McCleary went to his cabin distraught. It was not hunting season, so it was not a regular deer hunter who killed his doe. He thought of Warren. Only a handful of other miners knew the location of McCleary’s cabin. Even fewer knew that deer were to be found there. The obvious suspect was Jim Warren. Warren had been known to make fun of McCleary’s having “pet deer”. Warren lived a short distance upriver, near Kelsey Creek.
McCleary took his rifle and headed upstream to Warren’s cabin. It was dusk when he arrived undetected. He went directly to the woodshed behind Warren’s cabin. There, he found the carcass of a deer hanging. He could see that it had been shot in the abdomen. It was his Sweetheart. In a fit of rage, he went around the cabin to a location where he could see in through a window. There he waited until Warren walked in front of the window. As he did, McCleary fired one shot. It struck Warren in the abdomen. He fell. McCleary walked back, downriver, to his cabin. In the distance, he heard the report of a gunshot, a pause, and then another. Warren was shooting in an attempt to get help.
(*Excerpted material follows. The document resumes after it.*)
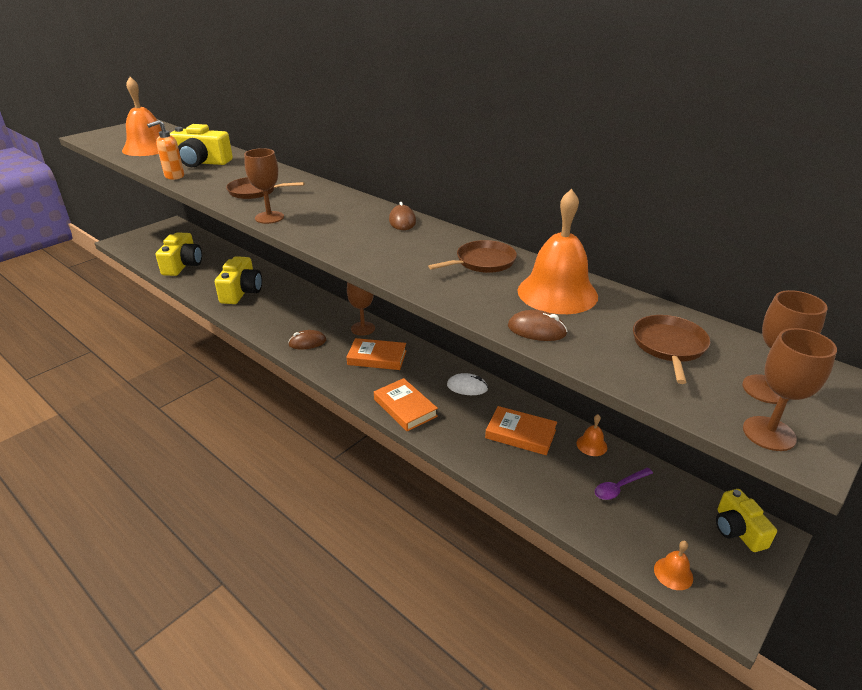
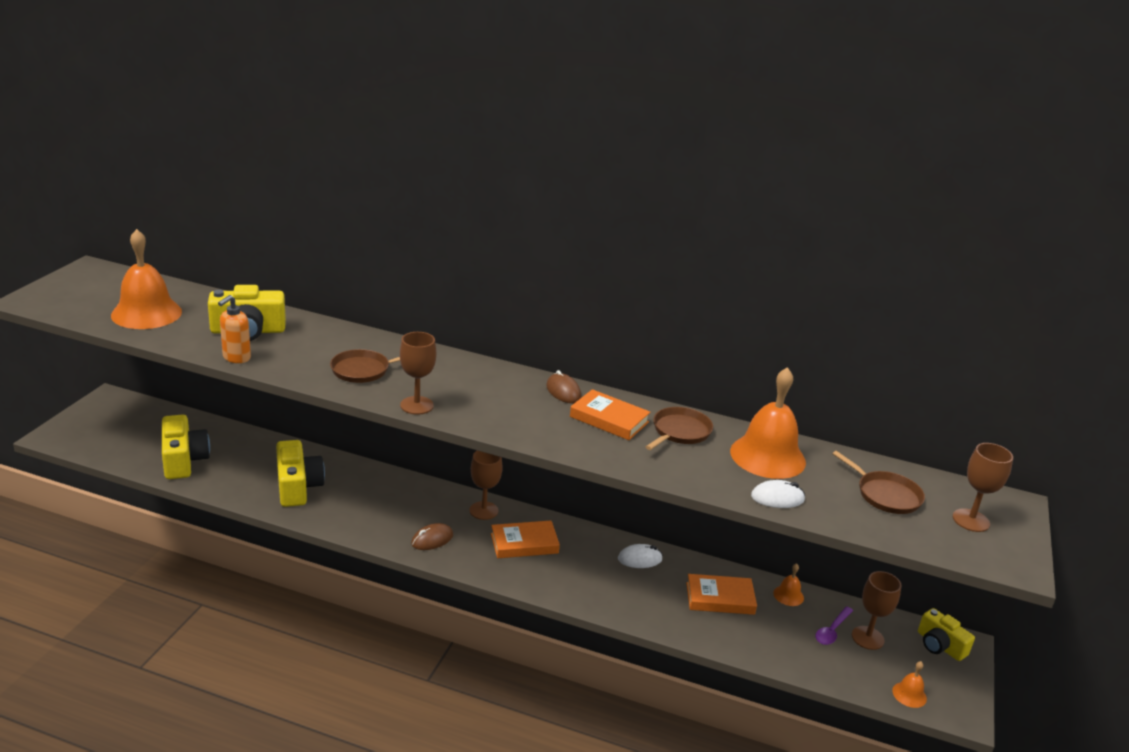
camera: 25 degrees left, 5 degrees down
(405, 408) = (592, 595): orange book -> orange book (609, 419)
(536, 330) = (777, 498): brown mouse -> white mouse
(669, 346) = (885, 495): brown pan -> brown pan turned 150 degrees clockwise
(769, 433) = (990, 556): brown goblet -> brown goblet (867, 638)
Weeks later, a fishing party pulled their drift boats off the river at Kelsey Creek. One of the fishermen went to take a look at the cabin, which stood nearby. There, he found a rotting deer carcass hanging in the woodshed, and in the cabin, he found a rotting corpse on the floor with his rifle in his hand. Judging from the casings lying around him and the bullet holes in the walls, it was assumed that he had been shooting his rifle in a vain attempt to attract attention and to get help.
The County Sheriff was notified and came to investigate. When the Sheriff went to interrogate McCleary, they found that his cabin had been abandoned. It appeared that he had left in a hurry. Tomas McCleary was never apprehended.